## Text excerpt
########

The SinglePoint risk engine applies machine-learning behavioural scoring to every payment in real time. Models evaluate beneficiary novelty, amount deviation, time-of-day patterns, user location, device fingerprint and historical workflow signatures. High-score transactions route to a human review queue at the U.S. Bank fraud operations centre; medium-score transactions require step-up authentication or second approver; routine transactions proceed. Payment Account Fraud Detection (PAFD) is the cross-channel surveillance layer that correlates signals across wire, ACH and card rails to detect account takeover in progress.
Positive pay is embedded inside SinglePoint for both cheques and ACH. Cheque positive pay reconciles each presented cheque against the issued-cheque file uploaded to SinglePoint, flagging mismatches in payee name, amount or serial number. ACH positive pay (often called ACH block and filter) lets clients whitelist originator IDs and SEC codes so that unauthorized debits on their operating accounts are rejected automatically. Both modules feed an exception queue where authorized users decide to pay or return within the UCC/NACHA return window.

########

Stored data
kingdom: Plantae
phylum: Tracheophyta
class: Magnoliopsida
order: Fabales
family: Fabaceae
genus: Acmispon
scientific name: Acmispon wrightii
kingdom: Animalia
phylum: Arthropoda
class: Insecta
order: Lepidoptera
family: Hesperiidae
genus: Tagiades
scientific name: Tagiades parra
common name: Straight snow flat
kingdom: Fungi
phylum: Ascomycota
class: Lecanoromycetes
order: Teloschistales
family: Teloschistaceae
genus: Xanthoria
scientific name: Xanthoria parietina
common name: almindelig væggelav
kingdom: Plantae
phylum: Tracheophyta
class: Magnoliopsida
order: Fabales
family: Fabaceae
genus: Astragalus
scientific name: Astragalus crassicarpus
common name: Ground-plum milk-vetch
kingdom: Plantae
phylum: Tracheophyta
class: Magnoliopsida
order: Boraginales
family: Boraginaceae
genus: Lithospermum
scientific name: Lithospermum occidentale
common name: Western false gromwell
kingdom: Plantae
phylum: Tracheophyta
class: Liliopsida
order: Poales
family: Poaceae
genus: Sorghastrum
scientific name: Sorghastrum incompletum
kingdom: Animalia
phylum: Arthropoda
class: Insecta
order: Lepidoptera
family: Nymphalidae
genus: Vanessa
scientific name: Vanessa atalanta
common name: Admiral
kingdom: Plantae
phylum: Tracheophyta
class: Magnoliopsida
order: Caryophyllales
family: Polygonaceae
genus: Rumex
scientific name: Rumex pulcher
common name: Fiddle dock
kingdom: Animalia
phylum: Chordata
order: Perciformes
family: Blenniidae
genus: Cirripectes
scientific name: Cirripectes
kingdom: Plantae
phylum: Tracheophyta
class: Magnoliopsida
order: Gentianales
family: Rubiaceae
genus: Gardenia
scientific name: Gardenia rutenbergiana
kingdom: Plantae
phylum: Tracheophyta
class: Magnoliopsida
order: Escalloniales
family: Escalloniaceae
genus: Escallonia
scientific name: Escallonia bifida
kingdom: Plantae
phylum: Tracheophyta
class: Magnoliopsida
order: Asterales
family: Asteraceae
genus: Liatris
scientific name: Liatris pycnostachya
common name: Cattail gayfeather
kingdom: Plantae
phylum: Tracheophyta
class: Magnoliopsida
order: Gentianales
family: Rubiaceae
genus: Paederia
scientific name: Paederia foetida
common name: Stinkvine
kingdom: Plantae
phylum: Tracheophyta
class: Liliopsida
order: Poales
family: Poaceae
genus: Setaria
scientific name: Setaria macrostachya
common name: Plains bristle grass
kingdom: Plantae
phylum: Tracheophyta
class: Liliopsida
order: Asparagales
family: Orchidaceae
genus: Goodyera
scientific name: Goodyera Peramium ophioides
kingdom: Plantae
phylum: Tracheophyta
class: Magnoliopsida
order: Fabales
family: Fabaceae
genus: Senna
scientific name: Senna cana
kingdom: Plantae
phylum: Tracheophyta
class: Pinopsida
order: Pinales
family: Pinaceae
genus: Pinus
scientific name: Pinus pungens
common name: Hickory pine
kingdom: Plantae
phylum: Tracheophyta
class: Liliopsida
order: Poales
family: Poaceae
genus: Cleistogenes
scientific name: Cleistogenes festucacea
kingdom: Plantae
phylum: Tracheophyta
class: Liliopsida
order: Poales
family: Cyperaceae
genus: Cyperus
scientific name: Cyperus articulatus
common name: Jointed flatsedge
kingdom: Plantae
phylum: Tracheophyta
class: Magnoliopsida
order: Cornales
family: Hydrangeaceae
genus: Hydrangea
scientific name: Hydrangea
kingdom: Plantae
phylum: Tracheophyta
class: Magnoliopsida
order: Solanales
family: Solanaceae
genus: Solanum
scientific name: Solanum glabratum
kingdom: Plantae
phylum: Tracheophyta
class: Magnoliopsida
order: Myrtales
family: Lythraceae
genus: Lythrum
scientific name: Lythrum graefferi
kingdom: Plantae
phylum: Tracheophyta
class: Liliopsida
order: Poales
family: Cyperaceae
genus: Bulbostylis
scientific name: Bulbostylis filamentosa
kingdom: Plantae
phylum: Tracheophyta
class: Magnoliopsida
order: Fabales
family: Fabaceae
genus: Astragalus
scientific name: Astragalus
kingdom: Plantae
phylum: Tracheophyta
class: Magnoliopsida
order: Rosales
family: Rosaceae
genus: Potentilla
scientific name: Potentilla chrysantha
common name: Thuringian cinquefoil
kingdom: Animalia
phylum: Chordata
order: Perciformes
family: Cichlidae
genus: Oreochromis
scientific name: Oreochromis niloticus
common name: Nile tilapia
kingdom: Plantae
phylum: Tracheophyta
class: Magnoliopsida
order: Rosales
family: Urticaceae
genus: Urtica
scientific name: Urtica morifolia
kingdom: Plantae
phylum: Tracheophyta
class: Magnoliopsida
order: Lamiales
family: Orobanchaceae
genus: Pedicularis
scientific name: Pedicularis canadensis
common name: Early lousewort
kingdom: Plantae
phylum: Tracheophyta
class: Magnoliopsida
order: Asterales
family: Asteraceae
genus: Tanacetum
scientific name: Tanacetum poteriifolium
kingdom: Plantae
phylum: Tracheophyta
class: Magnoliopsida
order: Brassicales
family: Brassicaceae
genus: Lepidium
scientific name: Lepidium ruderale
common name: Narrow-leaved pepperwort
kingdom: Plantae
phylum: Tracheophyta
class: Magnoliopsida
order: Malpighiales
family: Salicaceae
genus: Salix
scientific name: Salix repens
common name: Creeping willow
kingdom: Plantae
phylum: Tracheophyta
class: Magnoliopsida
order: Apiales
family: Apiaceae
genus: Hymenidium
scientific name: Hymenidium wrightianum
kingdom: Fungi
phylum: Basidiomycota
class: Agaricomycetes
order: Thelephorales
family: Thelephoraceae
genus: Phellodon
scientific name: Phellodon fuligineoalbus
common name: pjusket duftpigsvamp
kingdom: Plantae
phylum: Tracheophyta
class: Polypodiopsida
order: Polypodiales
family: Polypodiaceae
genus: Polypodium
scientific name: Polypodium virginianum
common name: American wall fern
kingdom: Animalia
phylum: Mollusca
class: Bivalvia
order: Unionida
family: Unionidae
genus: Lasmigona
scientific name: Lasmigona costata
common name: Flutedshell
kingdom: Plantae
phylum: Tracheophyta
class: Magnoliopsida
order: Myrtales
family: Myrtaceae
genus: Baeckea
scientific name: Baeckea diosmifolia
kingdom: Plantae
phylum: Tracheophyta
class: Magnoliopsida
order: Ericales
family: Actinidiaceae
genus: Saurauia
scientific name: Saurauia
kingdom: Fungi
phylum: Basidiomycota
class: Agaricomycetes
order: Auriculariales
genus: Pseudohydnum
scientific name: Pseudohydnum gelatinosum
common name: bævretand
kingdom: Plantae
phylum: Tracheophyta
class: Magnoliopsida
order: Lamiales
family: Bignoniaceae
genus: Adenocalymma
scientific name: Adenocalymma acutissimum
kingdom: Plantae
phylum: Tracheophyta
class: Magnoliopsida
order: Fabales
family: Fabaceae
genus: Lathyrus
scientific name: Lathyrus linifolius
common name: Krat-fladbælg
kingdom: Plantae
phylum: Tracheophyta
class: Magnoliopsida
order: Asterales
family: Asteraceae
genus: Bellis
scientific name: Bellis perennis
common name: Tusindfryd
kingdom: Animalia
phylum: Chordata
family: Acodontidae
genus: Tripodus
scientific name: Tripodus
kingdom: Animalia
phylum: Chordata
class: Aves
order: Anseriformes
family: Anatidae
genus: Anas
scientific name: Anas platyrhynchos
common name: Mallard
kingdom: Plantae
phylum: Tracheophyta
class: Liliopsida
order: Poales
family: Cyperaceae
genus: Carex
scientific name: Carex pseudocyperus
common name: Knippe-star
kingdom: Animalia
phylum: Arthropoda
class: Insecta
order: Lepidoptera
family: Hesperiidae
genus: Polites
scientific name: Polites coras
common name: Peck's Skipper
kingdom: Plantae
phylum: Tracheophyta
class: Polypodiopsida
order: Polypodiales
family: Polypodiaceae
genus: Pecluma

########

## Task statement
Update the stretch of the SinglePoint text from "Positive pay is" through "UCC/NACHA return window." by putting "exceptions dashboard" in place of "exception queue".

## Response to the exercise
Positive pay is embedded inside SinglePoint for both cheques and ACH. Cheque positive pay reconciles each presented cheque against the issued-cheque file uploaded to SinglePoint, flagging mismatches in payee name, amount or serial number. ACH positive pay (often called ACH block and filter) lets clients whitelist originator IDs and SEC codes so that unauthorized debits on their operating accounts are rejected automatically. Both modules feed an exceptions dashboard where authorized users decide to pay or return within the UCC/NACHA return window.